__JOB__
Copy the text of every item below word for word, keeping each line as it stands. Leave the pictures out of your copy.

++++ SOURCE RECORDS ++++

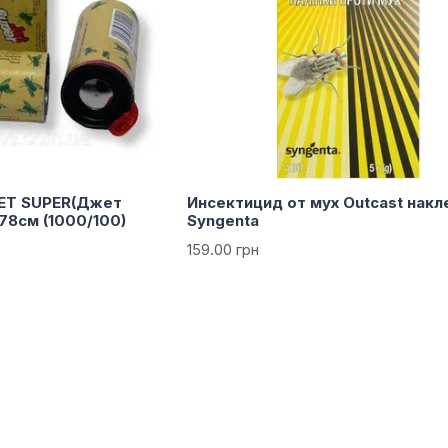
JET SUPER(Джет
Инсектицид от мух Outcast накл
78см (1000/100)
Syngenta
159.00 грн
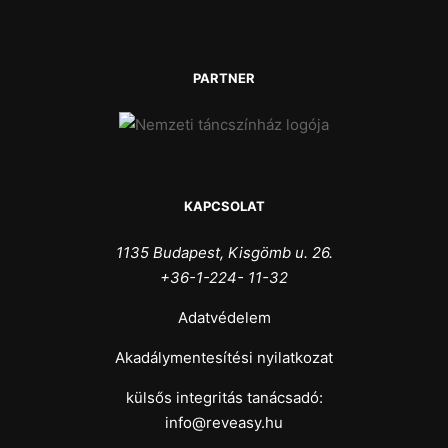
PARTNER
KAPCSOLAT
1135 Budapest, Kisgömb u. 26.
+36-1-224- 11-32
Adatvédelem
Akadálymentesítési nyilatkozat
külsős integritás tanácsadó:
info@reveasy.hu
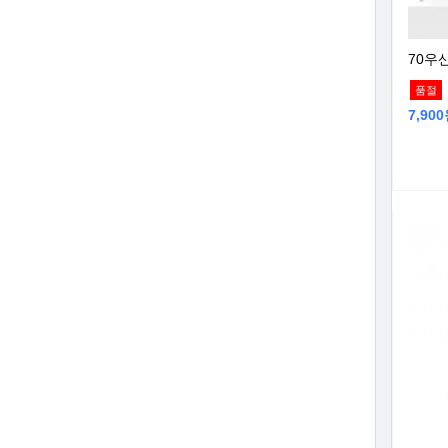
70우
품절
7,90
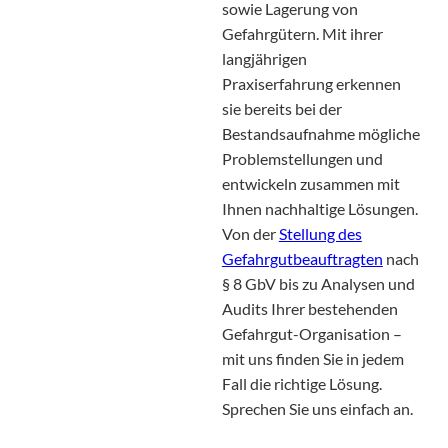
sowie Lagerung von
Gefahrgütern. Mit ihrer
langjährigen
Praxiserfahrung erkennen
sie bereits bei der
Bestandsaufnahme mögliche
Problemstellungen und
entwickeln zusammen mit
Ihnen nachhaltige Lösungen.
Von der
Stellung des
Gefahrgutbeauftragten
nach
§ 8 GbV bis zu Analysen und
Audits Ihrer bestehenden
Gefahrgut-Organisation –
mit uns finden Sie in jedem
Fall die richtige Lösung.
Sprechen Sie uns einfach an.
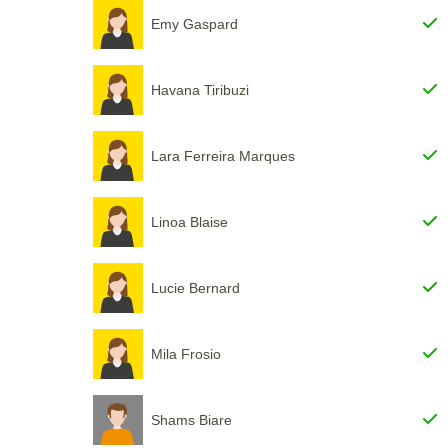
Emy Gaspard
Havana Tiribuzi
Lara Ferreira Marques
Linoa Blaise
Lucie Bernard
Mila Frosio
Shams Biare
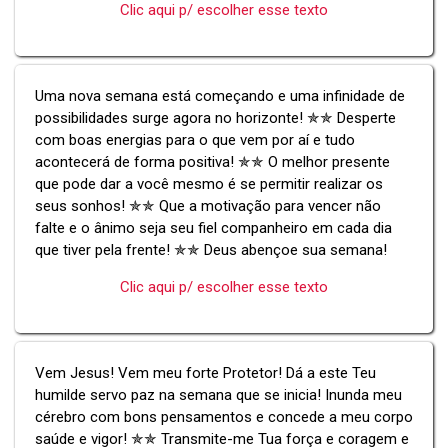
Clic aqui p/ escolher esse texto
Uma nova semana está começando e uma infinidade de
possibilidades surge agora no horizonte! ✯✯ Desperte
com boas energias para o que vem por aí e tudo
acontecerá de forma positiva! ✯✯ O melhor presente
que pode dar a você mesmo é se permitir realizar os
seus sonhos! ✯✯ Que a motivação para vencer não
falte e o ânimo seja seu fiel companheiro em cada dia
que tiver pela frente! ✯✯ Deus abençoe sua semana!
Clic aqui p/ escolher esse texto
Vem Jesus! Vem meu forte Protetor! Dá a este Teu
humilde servo paz na semana que se inicia! Inunda meu
cérebro com bons pensamentos e concede a meu corpo
saúde e vigor! ✯✯ Transmite-me Tua força e coragem e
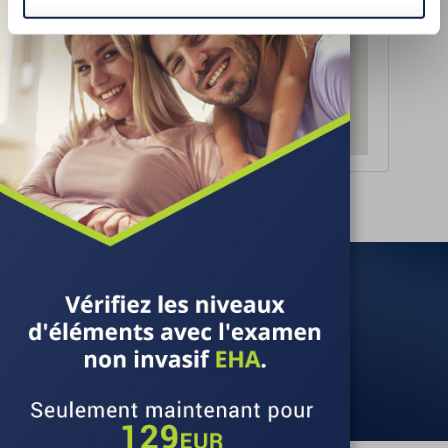
newsletter
Do you want to find out more about EHA?
Save!
SAVE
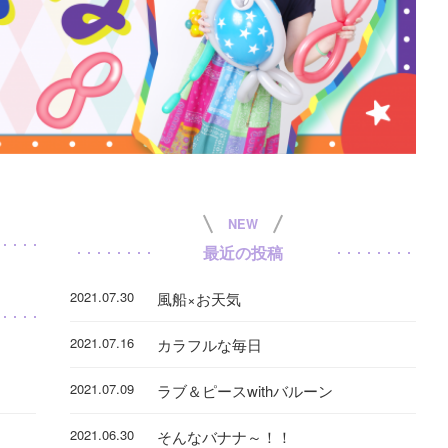
NEW
最近の投稿
2021.07.30
風船×お天気
2021.07.16
カラフルな毎日
2021.07.09
ラブ＆ピースwithバルーン
2021.06.30
そんなバナナ～！！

++++

__EXERCISE RESULT__
JET SUPER(Джет
Инсектицид от мух Outcast накл
78см (1000/100)
Syngenta
159.00 грн
PARTNER
KAPCSOLAT
1135 Budapest, Kisgömb u. 26.
+36-1-224- 11-32
Adatvédelem
Akadálymentesítési nyilatkozat
külsős integritás tanácsadó:
info@reveasy.hu
70우
품절
7,90
sowie Lagerung von
Gefahrgütern. Mit ihrer
langjährigen
Praxiserfahrung erkennen
sie bereits bei der
Bestandsaufnahme mögliche
Problemstellungen und
entwickeln zusammen mit
Ihnen nachhaltige Lösungen.
Von der
Stellung des
Gefahrgutbeauftragten
nach
§ 8 GbV bis zu Analysen und
Audits Ihrer bestehenden
Gefahrgut-Organisation –
mit uns finden Sie in jedem
Fall die richtige Lösung.
Sprechen Sie uns einfach an.
Emy Gaspard
Havana Tiribuzi
Lara Ferreira Marques
Linoa Blaise
Lucie Bernard
Mila Frosio
Shams Biare
Clic aqui p/ escolher esse texto
Uma nova semana está começando e uma infinidade de
possibilidades surge agora no horizonte! ✯✯ Desperte
com boas energias para o que vem por aí e tudo
acontecerá de forma positiva! ✯✯ O melhor presente
que pode dar a você mesmo é se permitir realizar os
seus sonhos! ✯✯ Que a motivação para vencer não
falte e o ânimo seja seu fiel companheiro em cada dia
que tiver pela frente! ✯✯ Deus abençoe sua semana!
Clic aqui p/ escolher esse texto
Vem Jesus! Vem meu forte Protetor! Dá a este Teu
humilde servo paz na semana que se inicia! Inunda meu
cérebro com bons pensamentos e concede a meu corpo
saúde e vigor! ✯✯ Transmite-me Tua força e coragem e
newsletter
Do you want to find out more about EHA?
Save!
SAVE
NEW
最近の投稿
2021.07.30
風船×お天気
2021.07.16
カラフルな毎日
2021.07.09
ラブ＆ピースwithバルーン
2021.06.30
そんなバナナ～！！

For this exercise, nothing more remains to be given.